El 8 y 9 de marzo, 20 días antes de que el gobierno de López Obrador endureciera su discurso respecto al coronavirus e instara a la población a quedarse en casa, el país vivió unas protestas históricas por las que millones de mexicanas salieron a las calles a exigir igualdad de oportunidades y el fin de la violencia de género. Fue, en palabras de Wendy Figueroa, un “despertar de conciencias para muchas mujeres” que cada vez son más conscientes de los problemas que sufren por su género y se unen para enfrentarlos. El presidente, por su parte, ha reducido al movimiento que crece con fuerza como una reivindicación propia de la oposición, lo ha considerado erróneamente su enemigo y la tragedia de los feminicidios no la ha elevado al menos públicamente a lo que es, no solo en México, sino en el mundo: un problema de seguridad pública.

CARLA

Frente a la falta de respuestas y recursos del Estado, organizaciones como la de Figueroa intentan abrir vías de escape para que las mujeres puedan salir de la oscuridad de sus encierros. A uno de esos refugios acudió Carla después de que el 10 de mayo su marido llegara borracho a su cuarto e intentara estrangularla y matar al bebé de ambos. También la amenazó de muerte si decía algo.
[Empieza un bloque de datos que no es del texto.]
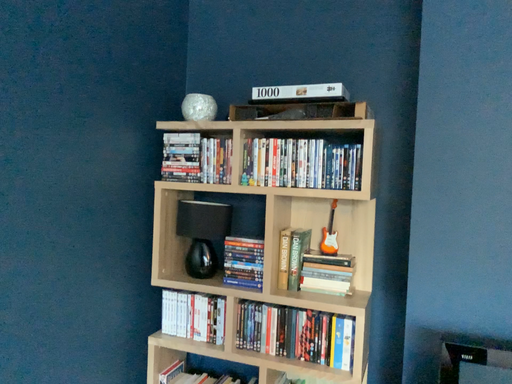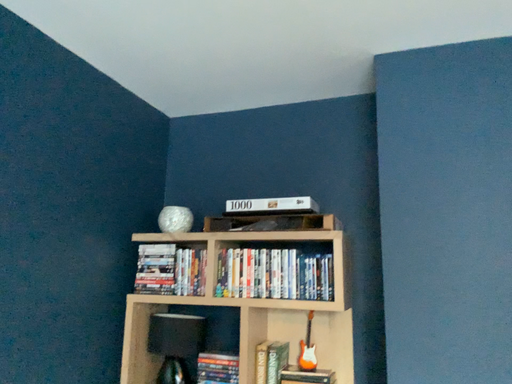
Question: How did the camera likely rotate when shooting the video?

Choices:
 (A) rotated upward
 (B) rotated downward

Answer: (A)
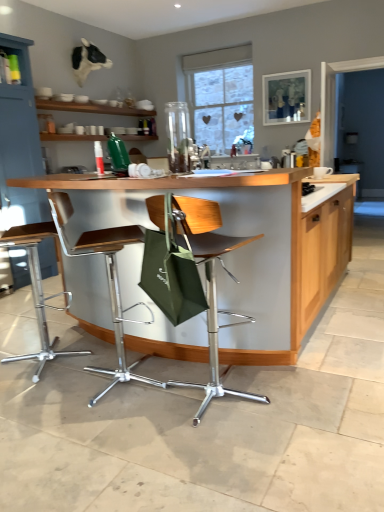
Identify the location of unoccupied region to the right of brown leather chair at center, acting as the 3th chair starting from the left. Image resolution: width=384 pixels, height=512 pixels. (300, 396).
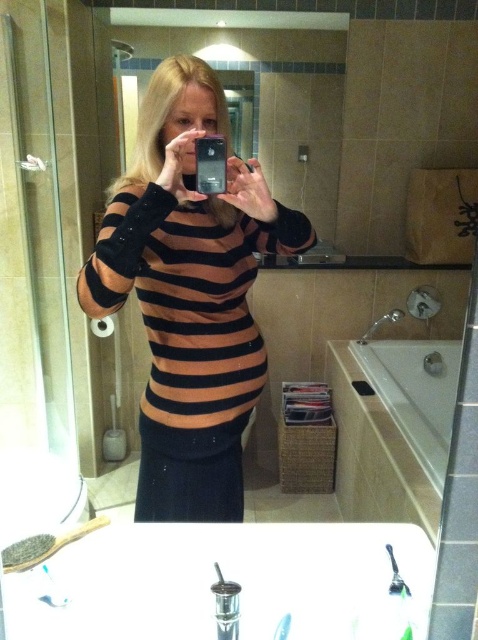
Who is shorter, black striped sweater at center or white glossy bathtub at lower right?

white glossy bathtub at lower right is shorter.

Can you confirm if black striped sweater at center is taller than white glossy bathtub at lower right?

Correct, black striped sweater at center is much taller as white glossy bathtub at lower right.

Where is `black striped sweater at center`? This screenshot has width=478, height=640. black striped sweater at center is located at coordinates (189, 294).

Where is `black striped sweater at center`? The width and height of the screenshot is (478, 640). black striped sweater at center is located at coordinates (189, 294).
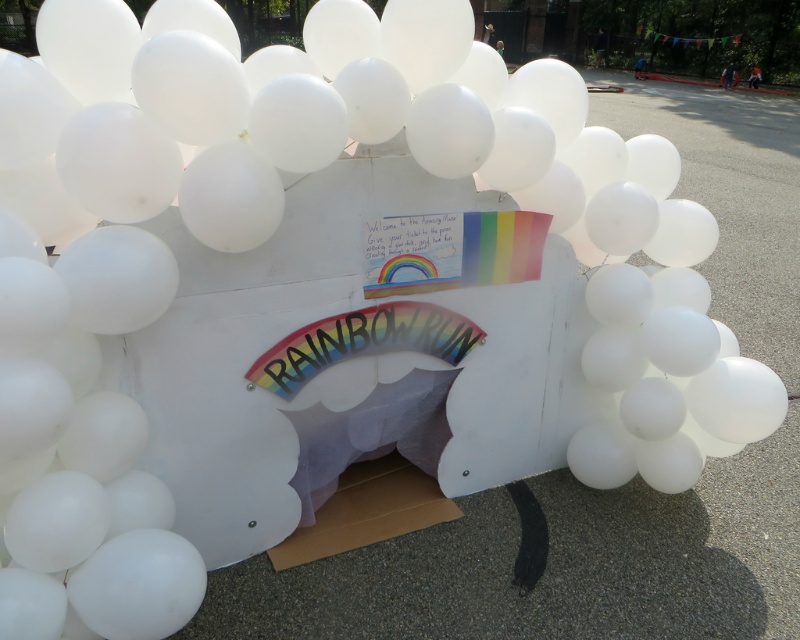
Which is behind, point (564, 360) or point (348, 486)?

The point (348, 486) is behind.

What are the coordinates of `white cardboard box at center` in the screenshot? It's located at (348, 360).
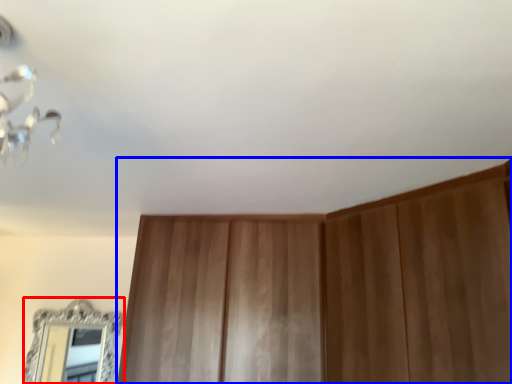
Question: Which point is further to the camera, mirror (highlighted by a red box) or dresser (highlighted by a blue box)?

Choices:
 (A) mirror
 (B) dresser

Answer: (A)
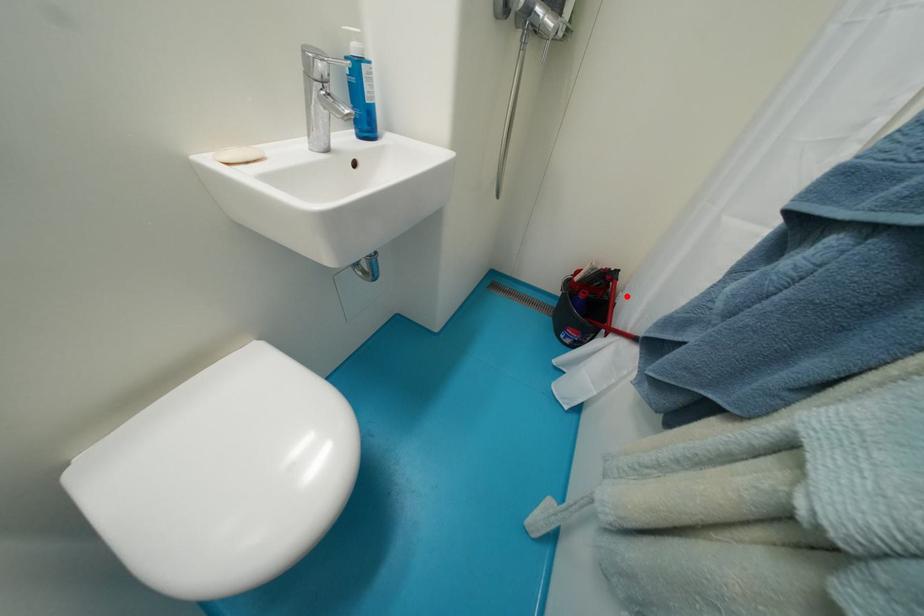
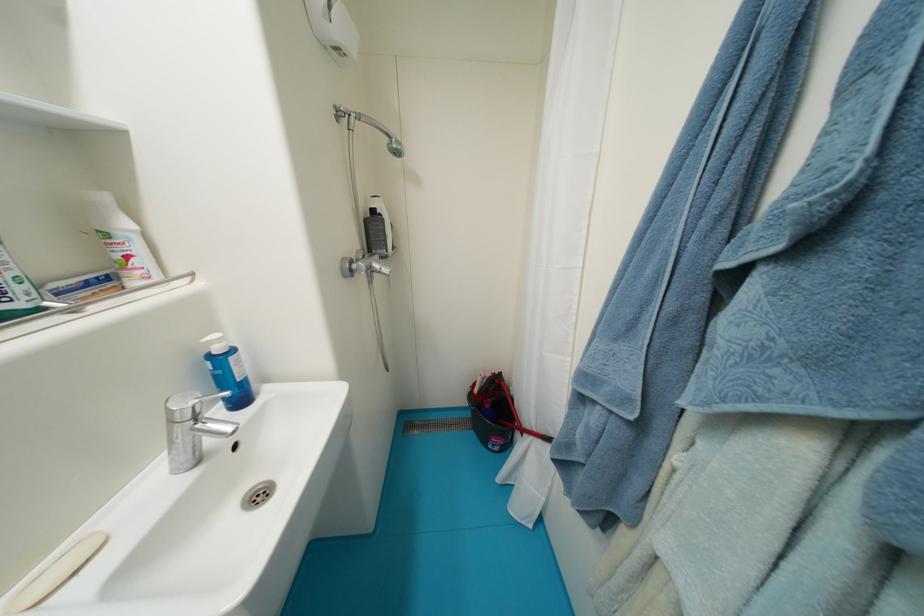
Question: I am providing you with two images of the same scene from different viewpoints. A red point is shown in image1. For the corresponding object point in image2, is it positioned nearer or farther from the camera?

Choices:
 (A) Nearer
 (B) Farther

Answer: (B)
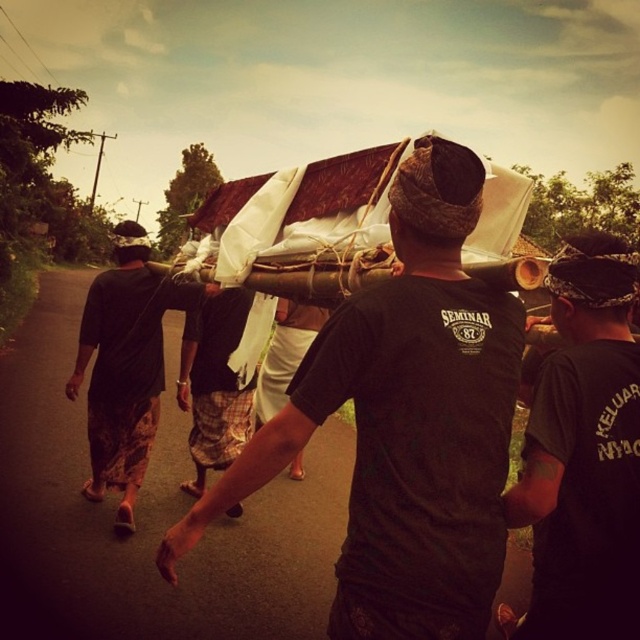
Question: Which point is closer to the camera?

Choices:
 (A) dark brown woven cloth at center
 (B) black woven hat at upper left
 (C) brown woven basket at center
 (D) brown woven hat at center

Answer: (C)

Question: Which of the following is the farthest from the observer?

Choices:
 (A) (426, 176)
 (B) (124, 314)
 (C) (616, 380)

Answer: (B)

Question: Does black fabric at center have a greater width compared to brown woven hat at center?

Choices:
 (A) no
 (B) yes

Answer: (B)

Question: Does black fabric at center have a larger size compared to black woven hat at upper left?

Choices:
 (A) yes
 (B) no

Answer: (B)

Question: Is brown woven hat at center further to the viewer compared to black woven hat at upper left?

Choices:
 (A) yes
 (B) no

Answer: (B)

Question: Considering the real-world distances, which object is closest to the black woven hat at upper left?

Choices:
 (A) dark brown woven cloth at center
 (B) black fabric at center

Answer: (B)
Los golpes y las amenazas han estado presentes en su vida desde antes de la pandemia. Cuando salía con él, la violó y se quedó embarazada. Tenía 20 años y un hijo que tiene ahora siete meses. Entonces, su familia la obligó a casarse, pero tras la última agresión, la del 10 de mayo, sus ganas de vivir y de cuidar a su hijo le hicieron enfrentarle y tomar valor para denunciarlo. Ella decidió acudir al refugio y puso una demanda por intento de feminicidio. Él está suelto.

Carla tiene miedo de que su caso quede en la impunidad como otros, pero está estudiando derecho y sueña con poder ayudar a otras víctimas de violencia como ella. “Quiero defender a las mujeres. Ahora con lo que me pasó, veo tantos casos que quiero luchar hasta donde quede para poder hacer justicia”.